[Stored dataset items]

▬▬▬▬▬▬▬▬▬▬

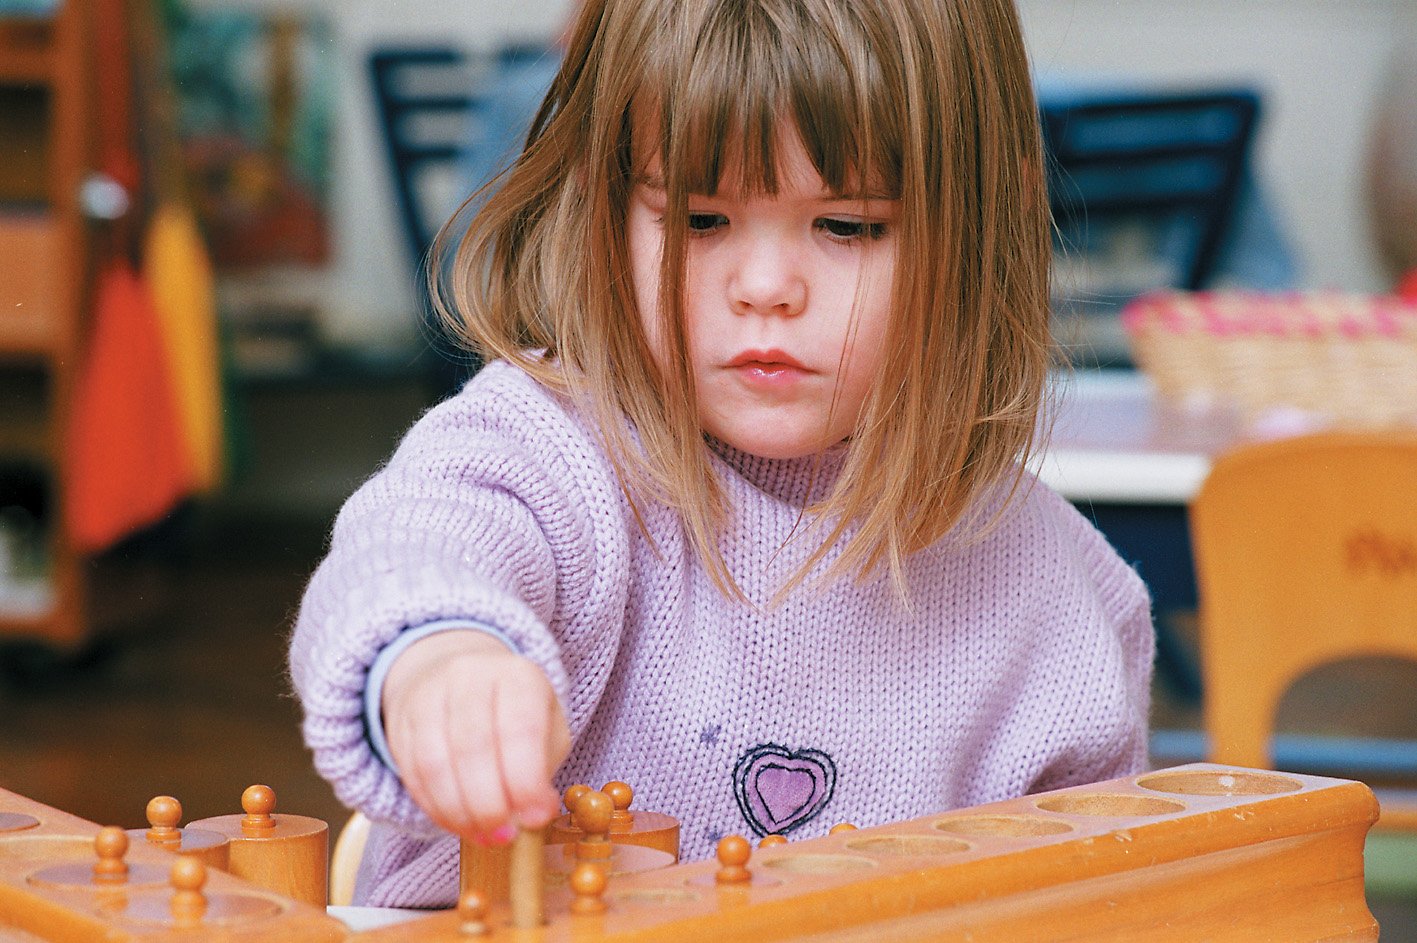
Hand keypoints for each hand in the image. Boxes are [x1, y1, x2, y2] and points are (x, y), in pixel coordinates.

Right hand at [382, 630, 569, 842]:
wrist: (463, 681)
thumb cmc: (514, 714)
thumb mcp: (546, 728)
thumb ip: (545, 767)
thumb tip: (538, 812)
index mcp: (518, 675)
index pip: (520, 729)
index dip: (525, 781)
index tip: (534, 819)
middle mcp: (471, 675)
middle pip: (473, 748)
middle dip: (490, 804)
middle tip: (504, 836)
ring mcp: (430, 694)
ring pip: (436, 763)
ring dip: (460, 812)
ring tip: (483, 835)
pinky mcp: (402, 719)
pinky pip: (412, 772)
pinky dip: (436, 808)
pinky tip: (457, 823)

▬▬▬▬▬▬▬▬▬▬

Task brief
Please return all of the entries word for word, excluding the pictures.

Answer to the problem
Hand keypoints for each hand in the image. Boxes are [x1, y1, x2, y2] and points are (x, y), in pixel coordinates.

Right hand at [382, 630, 569, 842]:
wrist: (463, 681)
thumb cmc: (514, 714)
thumb mcp: (546, 728)
thumb ip: (545, 767)
thumb tip: (538, 812)
index mcp: (518, 675)
index pip: (520, 729)
index dip: (525, 781)
index tip: (534, 819)
middle mcp: (471, 675)
middle pip: (473, 748)
middle dip: (490, 804)
middle tip: (504, 836)
ring mcp: (430, 694)
ring pip: (436, 763)
ring dip: (460, 812)
ring tip: (483, 835)
pinky mcp: (402, 719)
pinky pip: (412, 772)
pinky dip: (436, 808)
pinky tip: (457, 823)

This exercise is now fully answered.